[Start of section]

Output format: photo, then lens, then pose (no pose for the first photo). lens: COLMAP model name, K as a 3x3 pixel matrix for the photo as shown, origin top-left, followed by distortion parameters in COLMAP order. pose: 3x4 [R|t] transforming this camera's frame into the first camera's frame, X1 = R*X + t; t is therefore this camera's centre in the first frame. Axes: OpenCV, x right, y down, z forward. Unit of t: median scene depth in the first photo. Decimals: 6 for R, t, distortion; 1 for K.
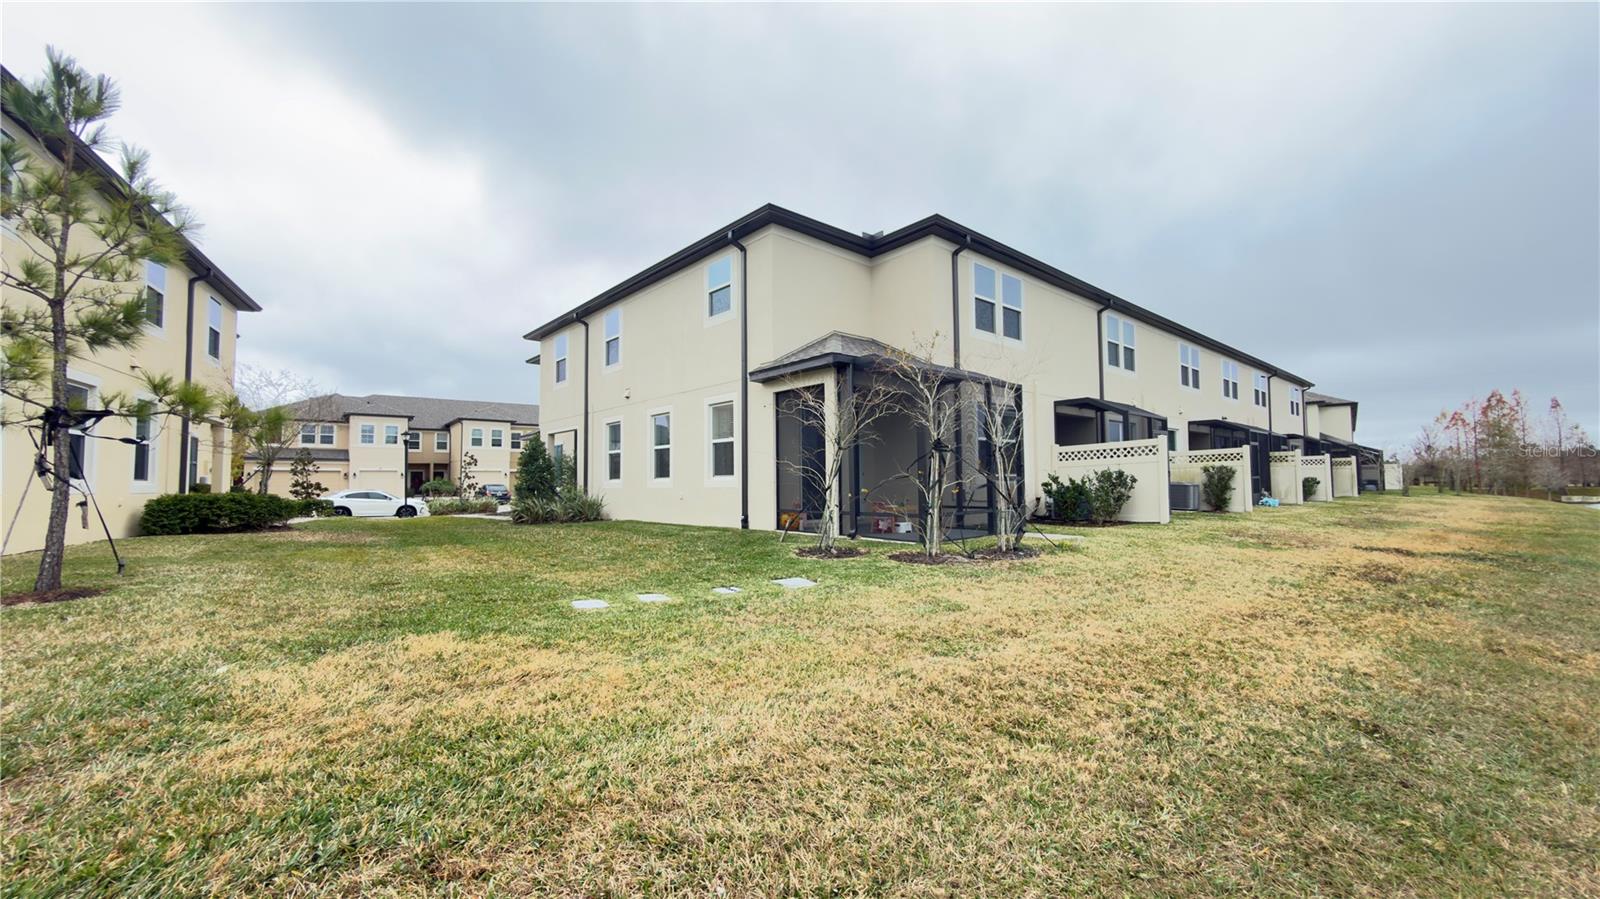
lens RADIAL K [[637.7, 0, 802.0], [0, 637.7, 454.1], [0, 0, 1]] dist [-0.001219, 0.000111]
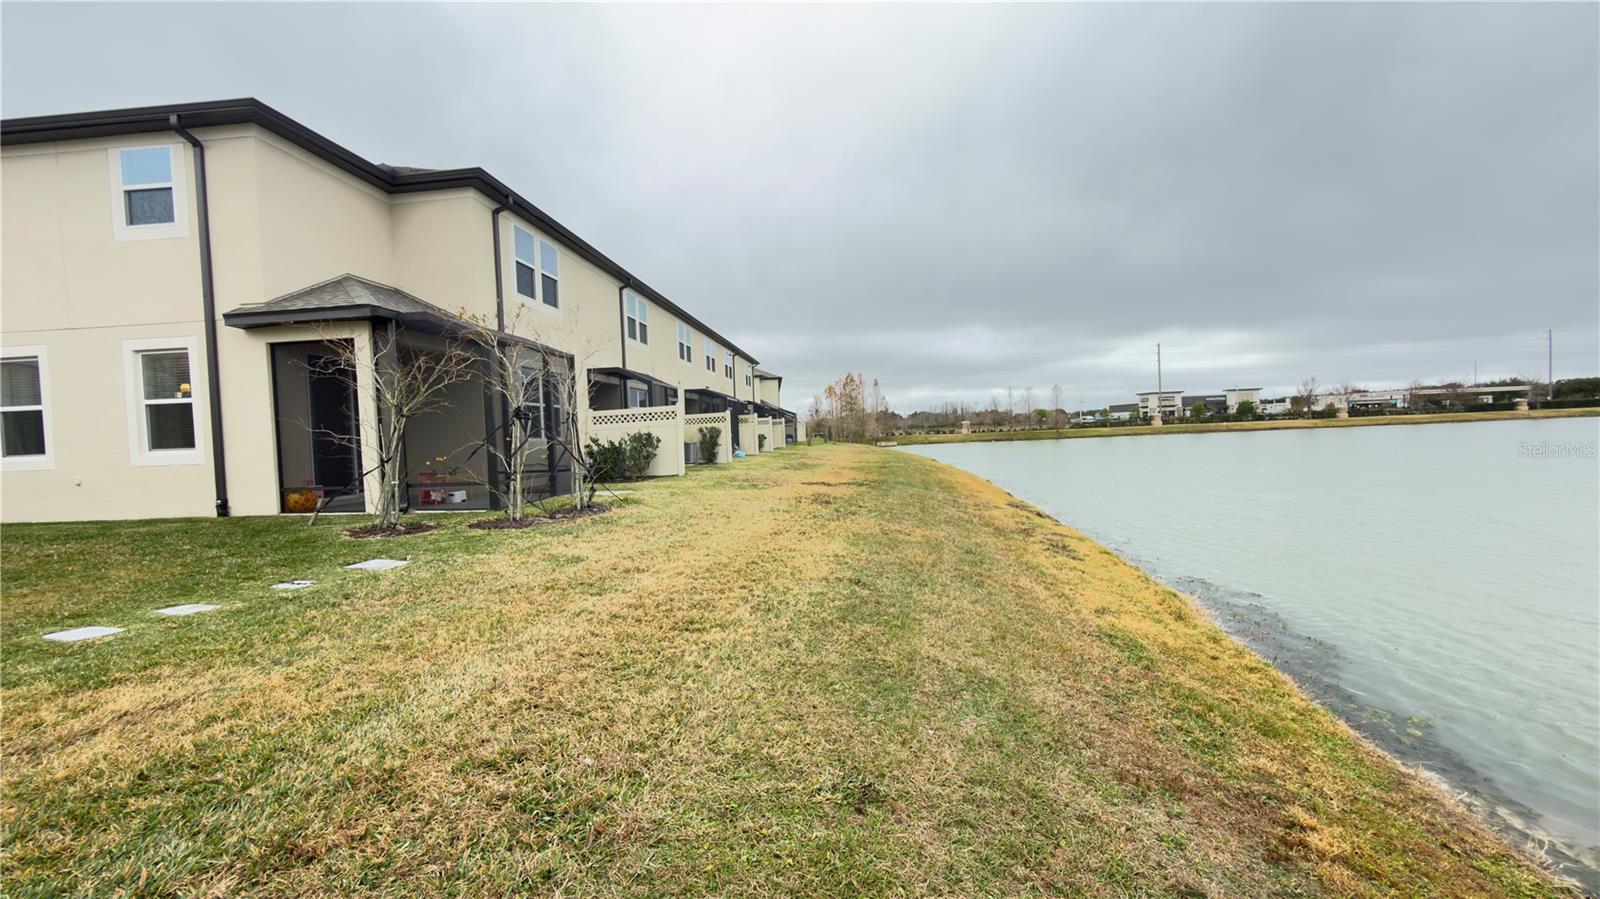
lens RADIAL K [[637.7, 0, 802.0], [0, 637.7, 454.1], [0, 0, 1]] dist [-0.001219, 0.000111]
pose [[0.724464, -0.040661, 0.688112, -0.105364], [-0.002832, 0.998075, 0.061958, -0.008330], [-0.689307, -0.046836, 0.722954, -0.040615]]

[End of section]

Exercise directions >> Could you copy out every line of the listing above, character for character, leaving out the picture lines?

Reply to the exercise >>
Output format: photo, then lens, then pose (no pose for the first photo). lens: COLMAP model name, K as a 3x3 pixel matrix for the photo as shown, origin top-left, followed by distortion parameters in COLMAP order. pose: 3x4 [R|t] transforming this camera's frame into the first camera's frame, X1 = R*X + t; t is therefore this camera's centre in the first frame. Axes: OpenCV, x right, y down, z forward. Unit of t: median scene depth in the first photo. Decimals: 6 for R, t, distortion; 1 for K.
lens RADIAL K [[637.7, 0, 802.0], [0, 637.7, 454.1], [0, 0, 1]] dist [-0.001219, 0.000111]
lens RADIAL K [[637.7, 0, 802.0], [0, 637.7, 454.1], [0, 0, 1]] dist [-0.001219, 0.000111]
pose [[0.724464, -0.040661, 0.688112, -0.105364], [-0.002832, 0.998075, 0.061958, -0.008330], [-0.689307, -0.046836, 0.722954, -0.040615]]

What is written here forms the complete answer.